-- TO DO --
Each record below must come back exactly as written; its pictures must not.

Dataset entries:

[Start of Attachment]

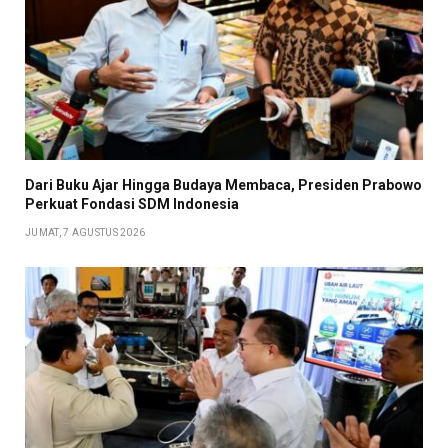
Dari Buku Ajar Hingga Budaya Membaca, Presiden Prabowo
Perkuat Fondasi SDM Indonesia
JUMAT, 7 AGUSTUS 2026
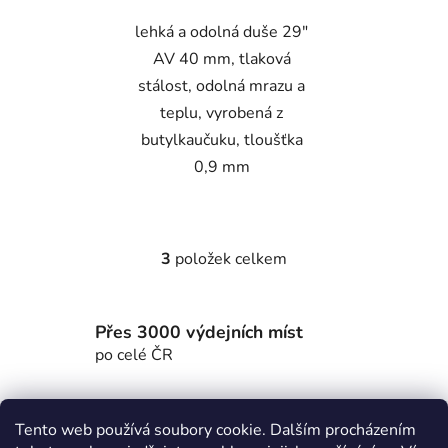
lehká a odolná duše 29"
AV 40 mm, tlaková
stálost, odolná mrazu a
teplu, vyrobená z
butylkaučuku, tloušťka
0,9 mm
3
položek celkem
O
v
l
Přes 3000 výdejních míst
á
d
po celé ČR
a
c
Z
í
Tento web používá soubory cookie. Dalším procházením
á
p
MTWorkout
Fitness prcek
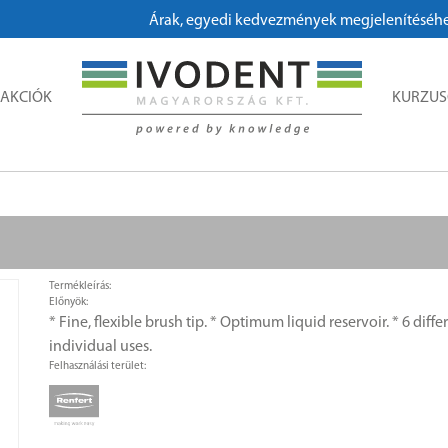
Árak, egyedi kedvezmények megjelenítéséhez, me
AKCIÓK
KURZU
Termékleírás:
Előnyök:
* Fine, flexible brush tip. * Optimum liquid reservoir. * 6 differ
individual uses.
Felhasználási terület:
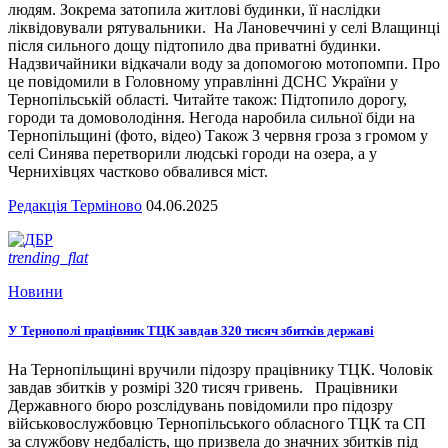
людям. Зокрема затопила житлові будинки, її наслідки
ліквідовували рятувальники. На Лановеччині у селі Влащинці
після сильного дощу підтопило два приватні будинки.
Надзвичайники відкачали воду за допомогою мотопомпи. Про
це повідомили в Головному управлінні ДСНС України у
Тернопільській області. Читайте також: Підтопило дорогу,
городи та домоволодіння. Негода наробила сильної біди на
Тернопільщині (фото, відео) Також 3 червня гроза з громом у
селі Синява перетворили людські городи на озера, а у
Чернихівцях частково обвалився міст.
Редакція Терміново
04.06.2025
trending_flat
Новини
У Тернополі працівник ТЦК завдав 320 тисяч збитків державі
На Тернопільщині вручили підозру працівнику ТЦК. Чоловік
завдав збитків у розмірі 320 тисяч гривень. Працівники
Державного бюро розслідувань повідомили про підозру
військовослужбовцю Тернопільського обласного ТЦК та СП
за службову недбалість, що призвела до значних збитків під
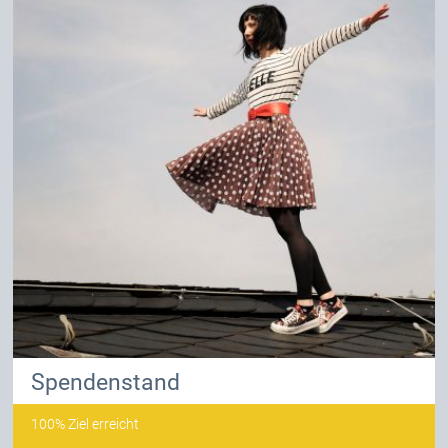
Spendenstand
100% Ziel erreicht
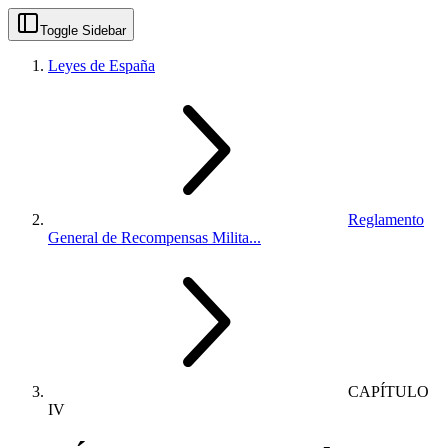
Toggle Sidebar
Leyes de España
Reglamento
General de Recompensas Milita...
CAPÍTULO
IV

[End of Attachment]

-- RESULT --
Dari Buku Ajar Hingga Budaya Membaca, Presiden Prabowo
Perkuat Fondasi SDM Indonesia
JUMAT, 7 AGUSTUS 2026
lehká a odolná duše 29"
AV 40 mm, tlaková
stálost, odolná mrazu a
teplu, vyrobená z
butylkaučuku, tloušťka
0,9 mm
3
položek celkem
O
v
l
Přes 3000 výdejních míst
á
d
po celé ČR
a
c
Z
í
Tento web používá soubory cookie. Dalším procházením
á
p
MTWorkout
Fitness prcek
Árak, egyedi kedvezmények megjelenítéséhez, me
AKCIÓK
KURZU
Termékleírás:
Előnyök:
* Fine, flexible brush tip. * Optimum liquid reservoir. * 6 differ
individual uses.
Felhasználási terület:
людям. Зокрема затопила житлові будинки, її наслідки
ліквідовували рятувальники. На Лановеччині у селі Влащинці
після сильного дощу підтопило два приватні будинки.
Надзвичайники відкачали воду за допомогою мотопомпи. Про
це повідомили в Головному управлінні ДСНС України у
Тернопільській області. Читайте також: Підтопило дорогу,
городи та домоволодіння. Негода наробила сильної біди на
Тернопільщині (фото, відео) Також 3 червня гроза з громом у
селі Синява перетворили людські городи на озера, а у
Чернихівцях частково обвалився міст.
Редакція Терміново
04.06.2025
trending_flat
Новини
У Тернополі працівник ТЦК завдав 320 тисяч збитків державі
На Тернопільщині вручили підозру працівнику ТЦК. Чоловік
завдав збитків у розмірі 320 тисяч гривень. Працівники
Державного бюро розслідувань повідомили про підозру
військовослужбовцю Тернопільського обласного ТЦК та СП
за службову недбалість, що призвела до значних збитків під
Spendenstand
100% Ziel erreicht
Toggle Sidebar
Leyes de España
Reglamento
General de Recompensas Milita...
CAPÍTULO
IV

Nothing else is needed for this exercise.